▶ _What you will do_
Write out again, exactly, the lines below starting at the one with "Accountability | 15 |" and ending at the one with "context | 21 |".

[Source records]
┄┄┄┄┄┄
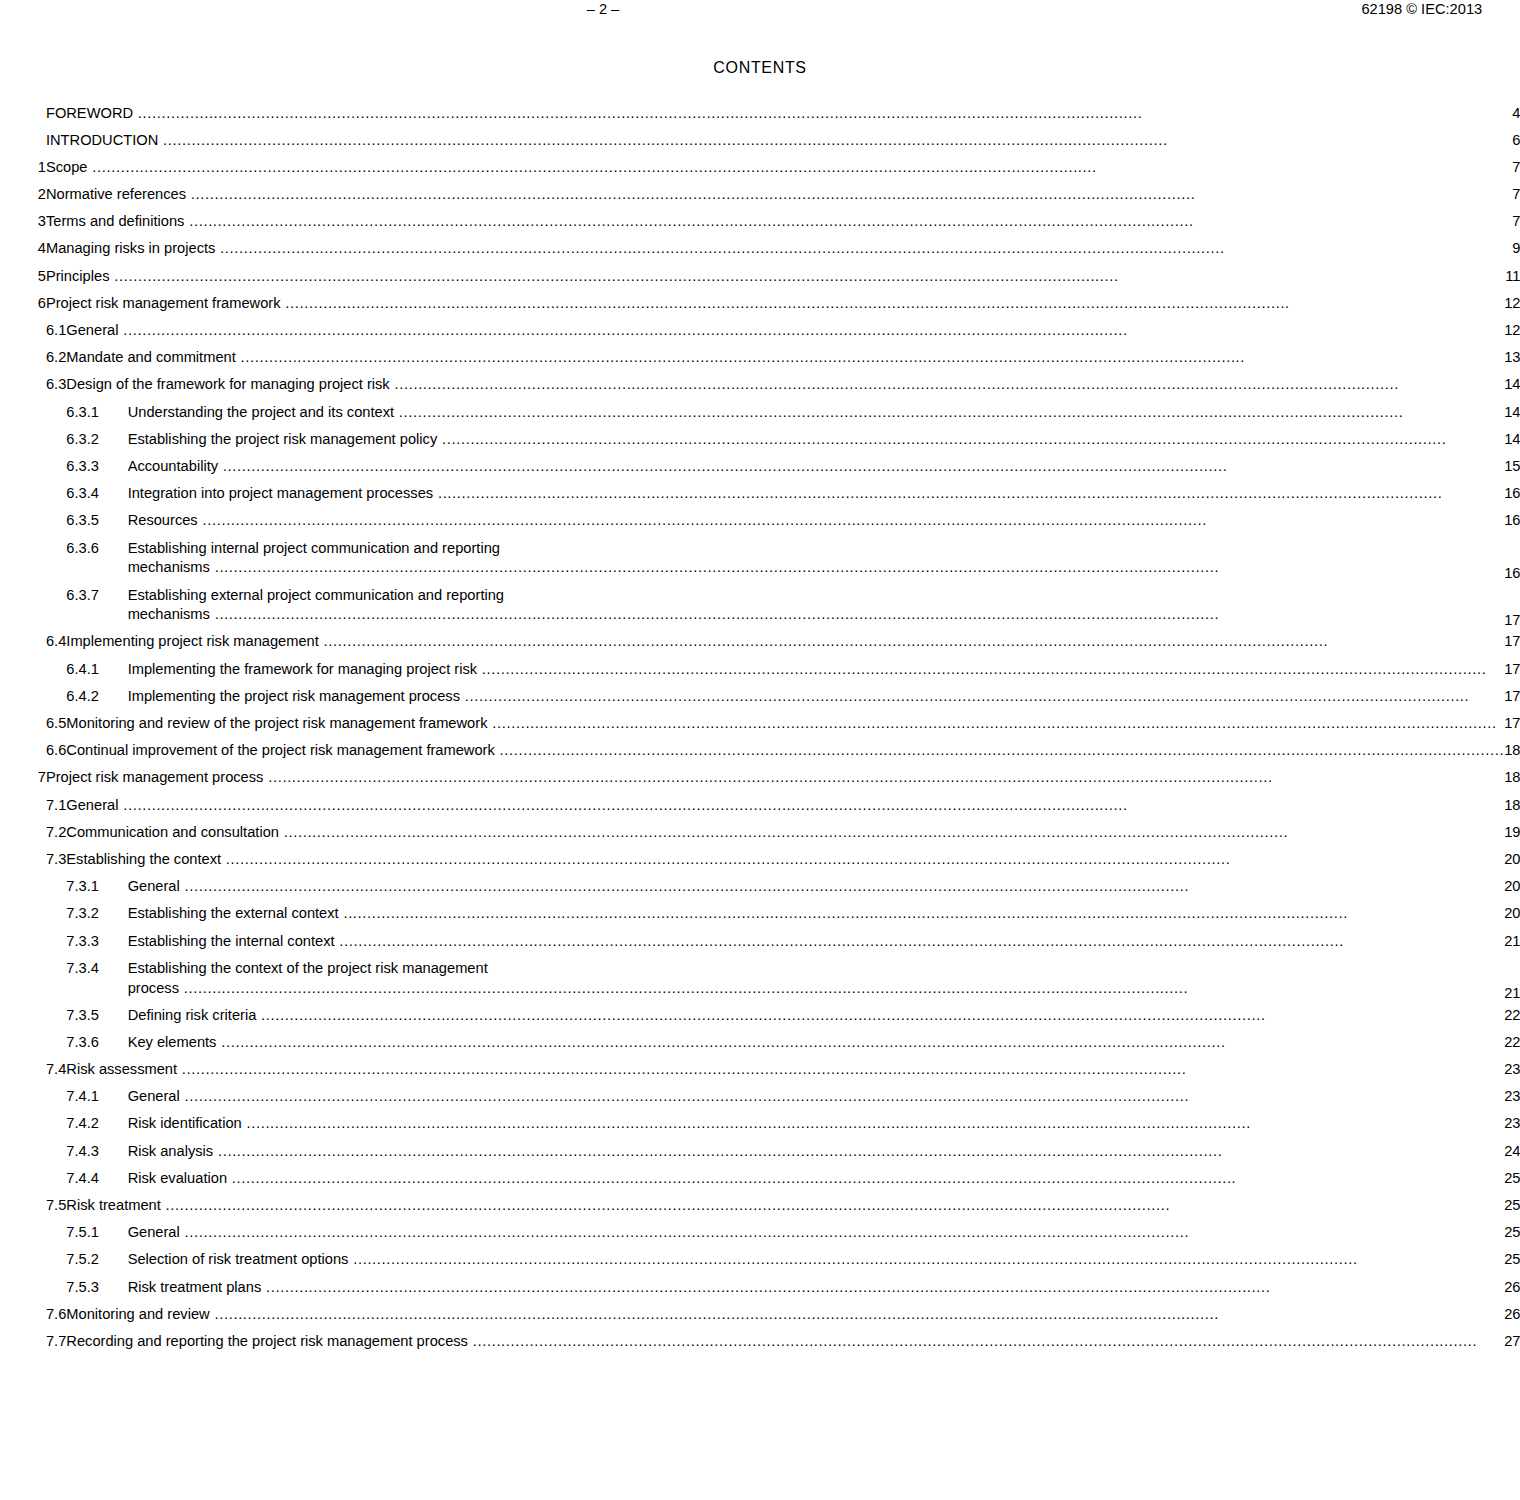– 2 – 62198 © IEC:2013
CONTENTS
| | FOREWORD | 4 |
| | INTRODUCTION | 6 |
| 1 | Scope | 7 |
| 2 | Normative references | 7 |
| 3 | Terms and definitions | 7 |
| 4 | Managing risks in projects | 9 |
| 5 | Principles | 11 |
| 6 | Project risk management framework | 12 |
| | 6.1 | General | 12 |
| | 6.2 | Mandate and commitment | 13 |
| | 6.3 | Design of the framework for managing project risk | 14 |
| | | 6.3.1 | Understanding the project and its context | 14 |
| | | 6.3.2 | Establishing the project risk management policy | 14 |
| | | 6.3.3 | Accountability | 15 |
| | | 6.3.4 | Integration into project management processes | 16 |
| | | 6.3.5 | Resources | 16 |
| | | 6.3.6 | Establishing internal project communication and reporting mechanisms | 16 |
| | | 6.3.7 | Establishing external project communication and reporting mechanisms | 17 |
| | 6.4 | Implementing project risk management | 17 |
| | | 6.4.1 | Implementing the framework for managing project risk | 17 |
| | | 6.4.2 | Implementing the project risk management process | 17 |
| | 6.5 | Monitoring and review of the project risk management framework | 17 |
| | 6.6 | Continual improvement of the project risk management framework | 18 |
| 7 | Project risk management process | 18 |
| | 7.1 | General | 18 |
| | 7.2 | Communication and consultation | 19 |
| | 7.3 | Establishing the context | 20 |
| | | 7.3.1 | General | 20 |
| | | 7.3.2 | Establishing the external context | 20 |
| | | 7.3.3 | Establishing the internal context | 21 |
| | | 7.3.4 | Establishing the context of the project risk management process | 21 |
| | | 7.3.5 | Defining risk criteria | 22 |
| | | 7.3.6 | Key elements | 22 |
| | 7.4 | Risk assessment | 23 |
| | | 7.4.1 | General | 23 |
| | | 7.4.2 | Risk identification | 23 |
| | | 7.4.3 | Risk analysis | 24 |
| | | 7.4.4 | Risk evaluation | 25 |
| | 7.5 | Risk treatment | 25 |
| | | 7.5.1 | General | 25 |
| | | 7.5.2 | Selection of risk treatment options | 25 |
| | | 7.5.3 | Risk treatment plans | 26 |
| | 7.6 | Monitoring and review | 26 |
| | 7.7 | Recording and reporting the project risk management process | 27 |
┄┄┄┄┄┄
▶ _Answer to the exercise_
| | | 6.3.3 | Accountability | 15 |
| | | 6.3.4 | Integration into project management processes | 16 |
| | | 6.3.5 | Resources | 16 |
| | | 6.3.6 | Establishing internal project communication and reporting mechanisms | 16 |
| | | 6.3.7 | Establishing external project communication and reporting mechanisms | 17 |
| | 6.4 | Implementing project risk management | 17 |
| | | 6.4.1 | Implementing the framework for managing project risk | 17 |
| | | 6.4.2 | Implementing the project risk management process | 17 |
| | 6.5 | Monitoring and review of the project risk management framework | 17 |
| | 6.6 | Continual improvement of the project risk management framework | 18 |
| 7 | Project risk management process | 18 |
| | 7.1 | General | 18 |
| | 7.2 | Communication and consultation | 19 |
| | 7.3 | Establishing the context | 20 |
| | | 7.3.1 | General | 20 |
| | | 7.3.2 | Establishing the external context | 20 |
| | | 7.3.3 | Establishing the internal context | 21 |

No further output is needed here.